▶ Task goal
Leaving out the pictures, please reproduce exactly and only the lines from the one that contains "Gal. Apolo L61, Av. Gorlero y Calle 29" through the last line below.

.....

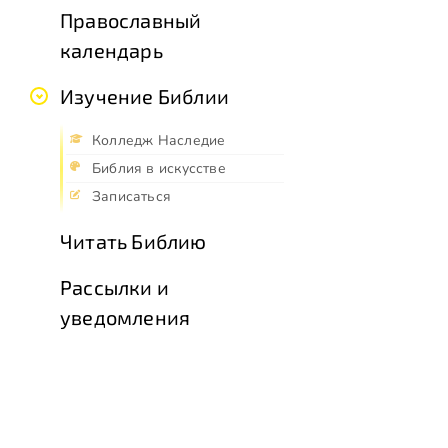
Православный
календарь
Изучение Библии
Колледж Наследие
Библия в искусстве
Записаться
Читать Библию
Рассылки и
уведомления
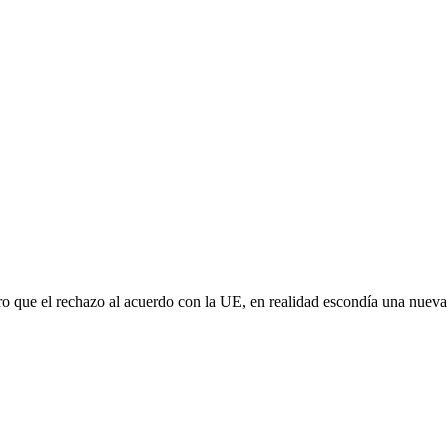
aro que el rechazo al acuerdo con la UE, en realidad escondía una nuev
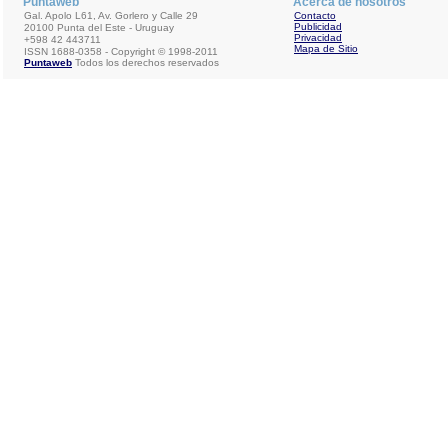
Puntaweb
Acerca de nosotros
Gal. Apolo L61, Av. Gorlero y Calle 29
Contacto
Publicidad
20100 Punta del Este - Uruguay
Privacidad
+598 42 443711
Mapa de Sitio
ISSN 1688-0358 - Copyright © 1998-2011
Puntaweb
Todos los derechos reservados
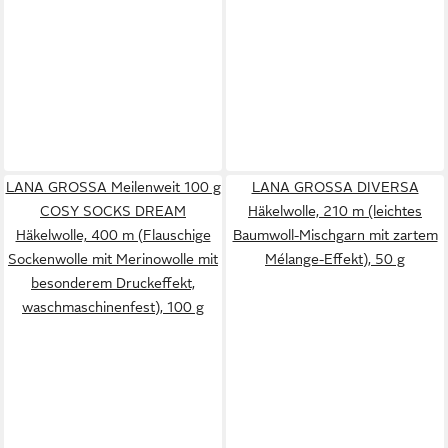
LANA GROSSA Meilenweit 100 g
LANA GROSSA DIVERSA
COSY SOCKS DREAM
Häkelwolle, 210 m (leichtes
Häkelwolle, 400 m (Flauschige
Baumwoll-Mischgarn mit zartem
Sockenwolle mit Merinowolle mit
Mélange-Effekt), 50 g
besonderem Druckeffekt,
waschmaschinenfest), 100 g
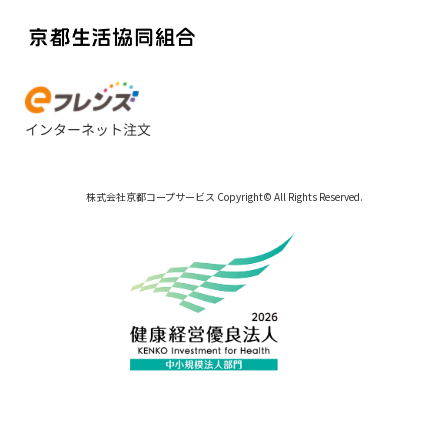
株式会社京都コープサービス Copyright© All Rights Reserved.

.....

▶ Written reply
Gal. Apolo L61, Av. Gorlero y Calle 29
Contacto
Publicidad
20100 Punta del Este - Uruguay
Privacidad
+598 42 443711
Mapa de Sitio
ISSN 1688-0358 - Copyright © 1998-2011
Puntaweb
Todos los derechos reservados
LANA GROSSA Meilenweit 100 g
LANA GROSSA DIVERSA
COSY SOCKS DREAM
Häkelwolle, 210 m (leichtes
Häkelwolle, 400 m (Flauschige
Baumwoll-Mischgarn mit zartem
Sockenwolle mit Merinowolle mit
Mélange-Effekt), 50 g
besonderem Druckeffekt,
waschmaschinenfest), 100 g
株式会社京都コープサービス Copyright© All Rights Reserved.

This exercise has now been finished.